GaussianIP: Identity-Preserving Realistic 3D Human Generation via Human-Centric Diffusion Prior

TL;DR

This work addresses the challenge of generating identity-preserving, realistic 3D human avatars from text and image prompts. It introduces GaussianIP, a two-stage framework that couples 3D Gaussian Splatting with a human-centric diffusion prior. The first stage employs Adaptive Human Distillation Sampling (AHDS) to efficiently distill identity-relevant cues, while the second stage uses View-Consistent Refinement (VCR) to enhance facial and garment details with cross-view texture coherence. Empirical results show improved visual quality and faster training compared to state-of-the-art baselines, highlighting the practical impact for AR/VR and personalized digital humans; limitations suggest extending the approach to more complex poses and interactions in future work.

Abstract

Text-guided 3D human generation has advanced with the development of efficient 3D representations and 2D-lifting methods like Score Distillation Sampling (SDS). However, current methods suffer from prolonged training times and often produce results that lack fine facial and garment details. In this paper, we propose GaussianIP, an effective two-stage framework for generating identity-preserving realistic 3D humans from text and image prompts. Our core insight is to leverage human-centric knowledge to facilitate the generation process. In stage 1, we propose a novel Adaptive Human Distillation Sampling (AHDS) method to rapidly generate a 3D human that maintains high identity consistency with the image prompt and achieves a realistic appearance.

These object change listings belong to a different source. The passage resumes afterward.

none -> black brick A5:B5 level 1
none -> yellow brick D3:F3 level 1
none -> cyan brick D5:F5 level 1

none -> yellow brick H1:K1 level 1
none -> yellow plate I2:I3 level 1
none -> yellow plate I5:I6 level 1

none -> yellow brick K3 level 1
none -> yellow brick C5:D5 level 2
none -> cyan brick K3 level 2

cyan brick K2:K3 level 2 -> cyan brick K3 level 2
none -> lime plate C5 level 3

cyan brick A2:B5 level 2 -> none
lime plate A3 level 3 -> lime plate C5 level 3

Compared to traditional SDS methods, AHDS better aligns with the human-centric generation process, enhancing visual quality with notably fewer training steps. To further improve the visual quality of the face and clothes regions, we design a View-Consistent Refinement (VCR) strategy in stage 2. Specifically, it produces detail-enhanced results of the multi-view images from stage 1 iteratively, ensuring the 3D texture consistency across views via mutual attention and distance-guided attention fusion. Then a polished version of the 3D human can be achieved by directly perform reconstruction with the refined images. Extensive experiments demonstrate that GaussianIP outperforms existing methods in both visual quality and training efficiency, particularly in generating identity-preserving results. Our code is available at: https://github.com/silence-tang/GaussianIP.

Figures (5)

• Figure 1: Overview of the GaussianIP framework. We combine 3D Gaussian Splatting (3DGS) with a human-centric diffusion prior to realize high-fidelity 3D human avatar generation. (a) We initialize 3D human Gaussians by densely sample from a SMPL-X mesh. Afterward, (b) a human-centric diffusion model is combined with a pose-guide ControlNet to produce AHDS guidance. The AHDS guidance consists of an HDS guidance, which is proposed to achieve better identity-preserving generation, and an Adaptive Human-specific Timestep Scheduling strategy, which accelerates the HDS training. Furthermore, we propose (c) a View-Consistent Refinement Mechanism to further enhance the delicate texture of faces and garments. We guide the denoising of key views $\boldsymbol{x}_0^P$ with attention features from main views $\boldsymbol{x}_0^M$ through Mutual Attention. Next, we align the denoising of an intermediate view $\boldsymbol{x}_0^I$ with that of its neighbor key views via distance-guided attention fusion. Finally, the refined multi-view images are leveraged to optimize the current 3DGS.
• Figure 2: Illustration of the optimized weight PDF for sampling timesteps and the corresponding timestep vs. training step (t-i) curve. a) Phase 1, 3 occupy the majority of the training steps, while Phase 2 occupies only a small portion, allowing a quick transition to the detailed texture learning in Phase 3. b) We sample the final timestep between the lower bound and $t_{\text{DG}}$ for each phase. Note that for the geometry phase ($i<500$), we sample between 500 and the maximum timestep to ensure a smooth start.
• Figure 3: Qualitative comparison results with SOTA text-guided 3D human generation models. Please zoom in for better observation. Note that the baselines cannot handle image prompts, so we compare their text-to-3D results instead. Due to space limitations, please refer to the supplementary materials for the video comparison results.
• Figure 4: Ablation studies on various module designs. We present the generation results of the human frontal view under four ablation settings: (a) baseline; (b) + HDS; (c) + AHDS; (d) + View-consistent Refinement Mechanism. Detailed ablation settings and result analysis are depicted in Sec. \ref{['sec:4.3']}.
• Figure 5: Ablation study on our VCR module. When the multi-view images are denoised independently, the results will loss cross-view texture consistency. In contrast, images refined with our VCR module maintain high 3D texture consistency.